§ **DOCUMENT EXTRACT**:
+++++
Financial Highlights
· Revenue increased 100% to £9.6m (2022: £4.8m)
· Gross margin improved to 63.4% (2022: 60.9%)
· Adjusted1 EBITDA of £1.7m (2022: £0.9m loss)
· Profit before tax of £1.3m (2022: £5.8m loss)
· Basic earnings per share of 3.77p (2022: 17.26p loss)
· Cash generated from operations of £2.0m (2022: £1.0m cash used in operations)
· Strong balance sheet with cash and cash equivalents at 31 December 2023 of £2.3m (31 December 2022: £0.7m)
Strategic & Operational Highlights
· Growth in active customers2 to 906 (2022: 803) and average transaction value increased by 33%
· Proportion of revenue accounted for by direct clients increased to 95% (2022: 78%) reflecting the strategic decision taken in the year to rationalise the majority of the historic white label business
· New counterparty partnerships established to broaden the number of currencies and countries where the Group can transact - now able pay out to over 150 countries in 58 currencies
· Launched Finseta Solutions as a new offering focused on servicing clients with complex requirements, with strong progress made to date
· Received regulatory approval, post year end, to provide payment services in Canada
· Signed agreement with Mastercard, post year end, to launch corporate card scheme
· Selected Finseta3 as new company name to reflect differentiated offer and as part of strategic growth plan
James Hickman, CEO of Finseta, said:
"This has been an excellent year for our business, resulting in 100% revenue growth and our maiden full year of profitability and positive cashflow. This has been driven by the expansion of our sales team, which achieved an increase in client numbers as well as average transaction value. At the same time, we advanced key strategic initiatives that will be drivers of our future growth in the near term. We continued to expand our global payments network, and are now able to pay out to over 150 countries in 58 currencies, and we were thrilled to receive, post year end, regulatory approval to operate a payments business in Canada. Since the year-end, we also signed an agreement with Mastercard to launch a commercial card scheme, which will enable us to offer an additional payment method to corporate clients. In reflection of this progress, we were delighted to select 'Finseta' as our new company name to better align our brand identity with our mission, values and the comprehensive range of services we provide.
+++++
§ **LISTED ENTRIES**:
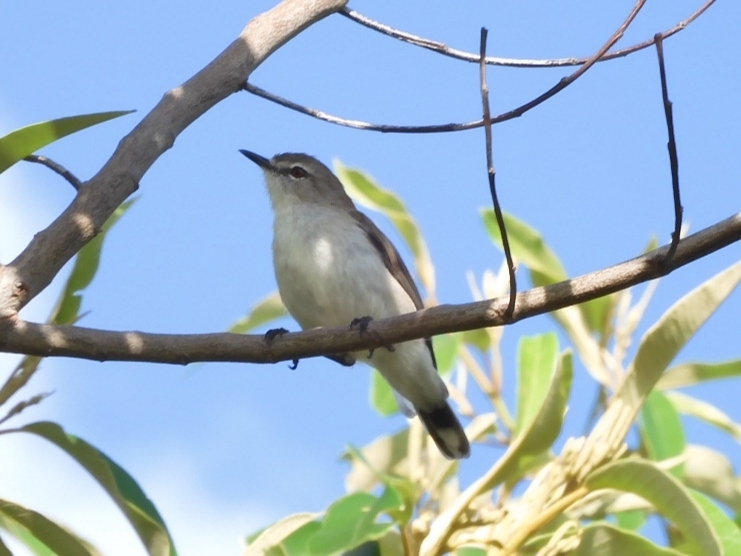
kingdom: Animalia
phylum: Chordata
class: Aves
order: Passeriformes
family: Acanthizidae
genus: Gerygone
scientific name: Gerygone levigaster
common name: Mangrove gerygone
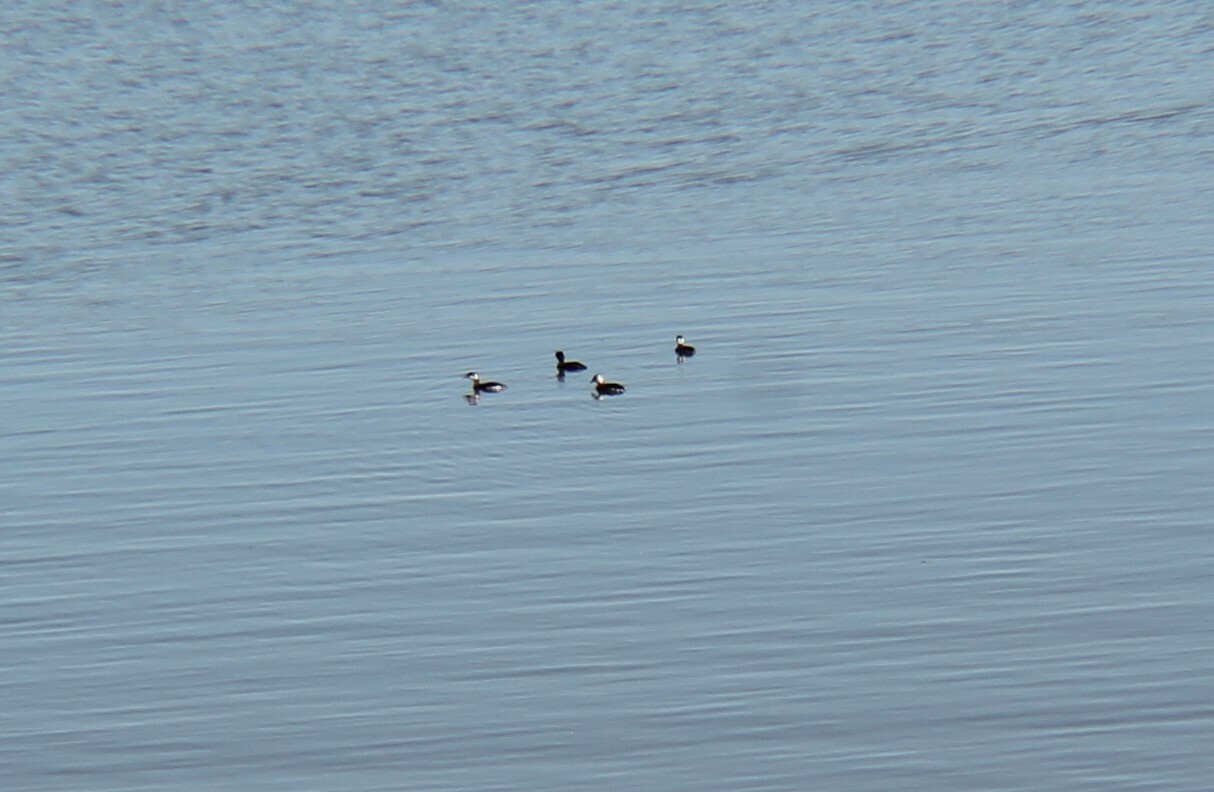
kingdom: Animalia
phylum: Chordata
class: Aves
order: Podicipediformes
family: Podicipedidae
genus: Podiceps
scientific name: Podiceps auritus
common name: Horned grebe
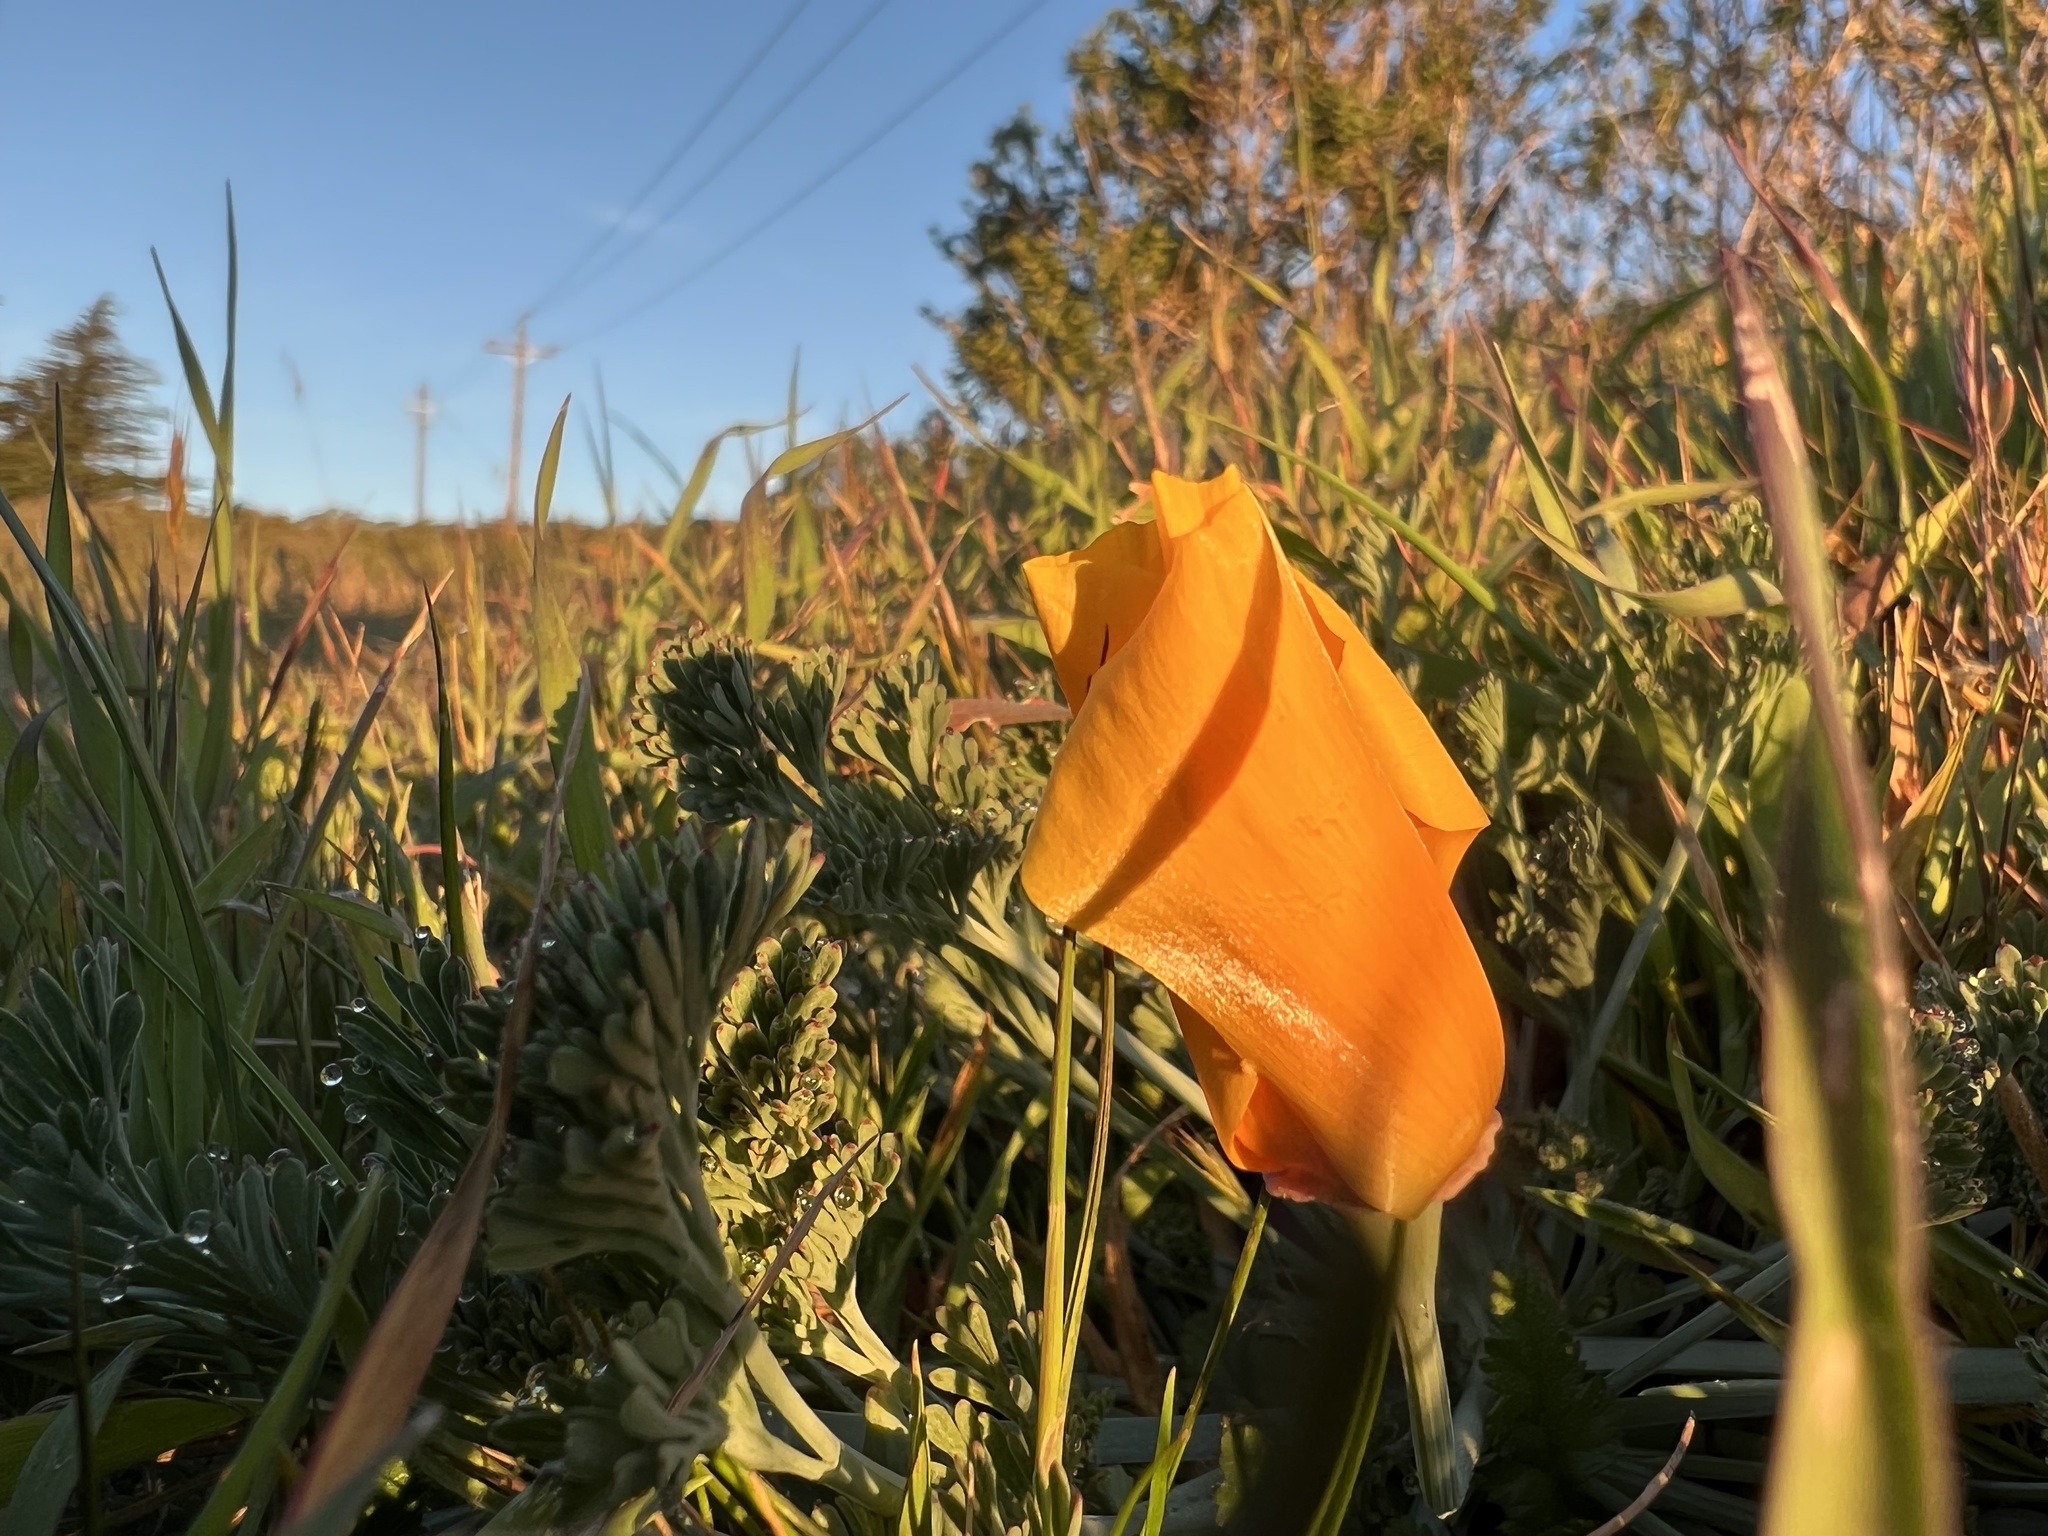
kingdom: Plantae
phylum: Tracheophyta
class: Magnoliopsida
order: Ranunculales
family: Papaveraceae
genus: Eschscholzia
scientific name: Eschscholzia californica
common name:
+++++
§ **EXERCISE SET**:
[1] Give again everything in the Finseta results highlights from "Financial Highlights" down to "(2022: 17.26p loss)", word for word.
[2] Proceed with the Finseta results highlights, picking up right after their final sentence.

§ **RESPONSES TO THE TASKS**:
[1]
Financial Highlights
· Revenue increased 100% to £9.6m (2022: £4.8m)
· Gross margin improved to 63.4% (2022: 60.9%)
· Adjusted1 EBITDA of £1.7m (2022: £0.9m loss)
· Profit before tax of £1.3m (2022: £5.8m loss)
· Basic earnings per share of 3.77p (2022: 17.26p loss)

[2]
"Looking ahead, the strong trading momentum that was experienced during 2023 has been sustained into the current year and we are on track to report significant growth for full year 2024, in line with the Board's expectations. With the excellent progress made during the year and to date in executing on our strategic priorities, we have strengthened our operations and established the foundations to deliver long-term, sustainable growth. As a result, the Board continues to look to the future with great confidence."
Notes
1 Excluding share-based compensation, transaction costs, depreciation & amortisation charges, profit from the disposal of a subsidiary, other operating income related to interest on client balances and non-cash based accounting adjustments in respect of the Group's corporate premises
2 Defined as customers who traded through Finseta during the 12-month periods to 31 December 2023 and 2022 respectively
3 As announced on 20 March 2024, the Company intends to change its name to Finseta plc and has been operating as Finseta since 18 April 2024 in anticipation of the name change. As at the date of the signing of the financial statements, the Company's name change had not become effective. The Company expects that the change of name will take place shortly and will make a further announcement when the Company's name change takes effect
Enquiries
Finseta James Hickman, Chief Executive Officer Judy Happe, Chief Financial Officer
| +44 (0)203 971 4865
|
Shore Capital (Nominated Adviser and Broker) Daniel Bush / Tom Knibbs (Corporate Advisory) Guy Wiehahn (Corporate Broking)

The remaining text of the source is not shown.